Slaughter, however, said the deferred prosecution agreement made only “brief mention” of the confidentiality provision. He also expressed concern about the consequences of the majority’s holding that the provision was against public policy.

“Transactional lawyers who negotiate contract provisions held to be unenforceable on public-policy grounds may now face professional sanction, because it is not uncommon for courts to invalidate provisions within commercial contracts,” the dissenting justice wrote. He also pointed to criminal defense lawyers facing Sixth Amendment competency claims, and prosecutors who lose a case for a state.

“Rather than resorting to professional discipline charged by our commission and meted out by our Court, I would leave it to the marketplace to punish lawyers who are not up to snuff,” Slaughter wrote. “Or, at the very least, I would observe our own precedent and sanction only that conduct that clearly fails to meet even minimal competency standards.”

As to the violation of Rule 8.4(d), which governs conduct “prejudicial to the administration of justice,” Slaughter wrote that in this situation, there was no judicial proceeding for Blickman to impede. He also questioned why Blickman faced ethical charges while Dassow, who worked with the teen’s family, did not.

The majority justices, however, pointed to Blickman’s “substantial experience in the practice of law” and his efforts to “silence a fifteen-year-old crime victim and frustrate law enforcement” as aggravators supporting a public reprimand, as well as the fact that his misconduct added to his client’s harm. As mitigating factors, the justices pointed to his “lack of prior discipline in over four decades of practice, the unique challenges presented in this matter, the absence of a selfish motive for his misconduct, and the absence of a broader pattern of misconduct extending beyond this single case.”

“After careful consideration,” the majority wrote, “we conclude that the balance of factors relevant to professional sanction weighs slightly in Respondent’s favor, and we agree with the hearing officer’s recommendation that under the circumstances present here a public reprimand is sufficient discipline for Respondent’s misconduct.”

Though Blickman was found guilty of two ethical violations, the court ruled in his favor on other allegations.

Specifically, the justices found no ethical violation in the timing of Blickman’s advice to Miller that the school had to file a report, finding that the decision in C.S. v. State, 8 N.E.3d 668 (Ind. 2014), “does not demand perfection or even specialized expertise from attorneys.” As for Blickman’s personal responsibility to report suspected child abuse, the justices noted the ongoing debate among lawyers on how to balance a duty to report with a duty to client confidentiality.

“We need not resolve today whether attorneys are subject to the Indiana Code’s mandatory reporting requirements in connection with information obtained during the course of a representation,” the court wrote. “Assuming solely for the sake of argument they are, and assuming further that Respondent failed to comply with those requirements, under the circumstances of this case any such criminality by Respondent lacks the requisite nexus to his professional fitness to support a Rule 8.4(b) violation.”

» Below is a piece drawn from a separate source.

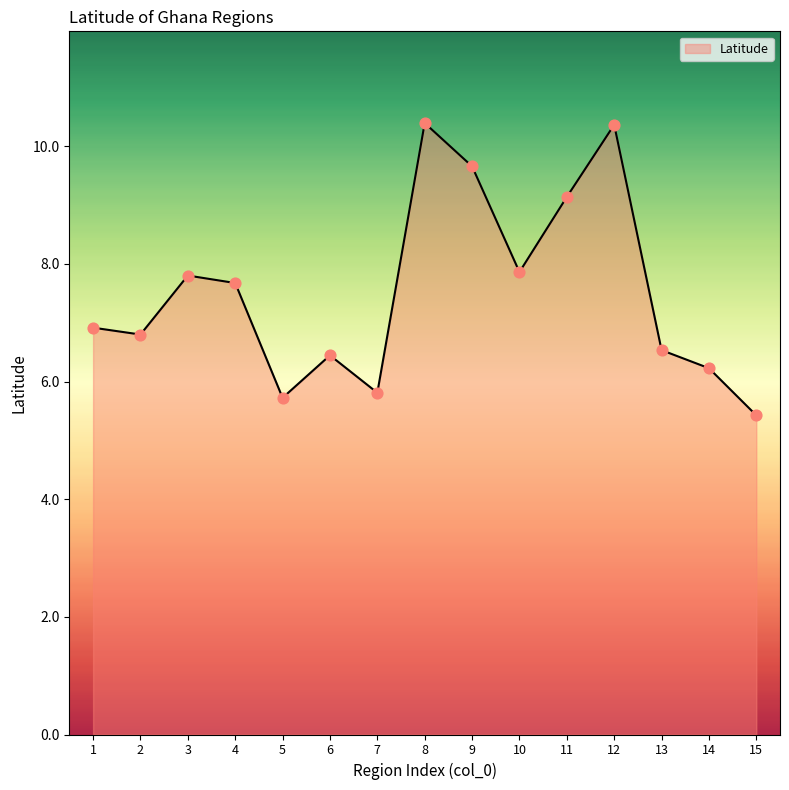

Approximately how many times larger is the value at 9 compared to 12?

0.9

The commission had also alleged that Blickman violated child pornography laws when he copied the images and messages from the student’s laptop. Though the justices did not “endorse” Blickman’s actions, they also found no nexus between any criminality and his professional fitness.

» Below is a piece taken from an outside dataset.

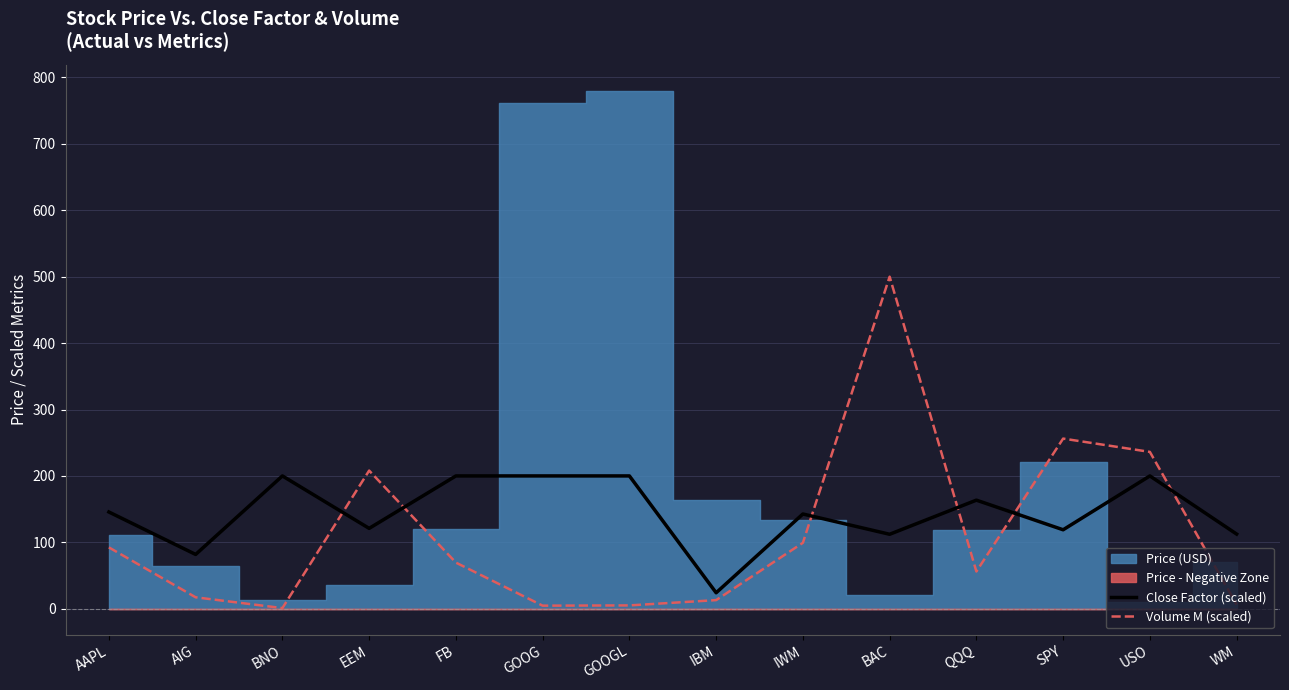

Is the value of Close Factor (scaled) at USO greater than the value of Volume M (scaled) at QQQ?

Yes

“The Commission also argues in its petition for review that Respondent violated Rule 1.1 and/or Rule 8.4(d) in connection with his possession of child pornography, failure to directly report child abuse to DCS, interference of law enforcement, and advice to Miller in other respects,” the court concluded. “While some of these arguments have force, we need not separately address them, as we already have found violations of Rules 1.1 and 8.4(d) and our consideration of an appropriate sanction contemplates Respondent’s conduct in toto.

The costs of the proceeding are assessed against Blickman.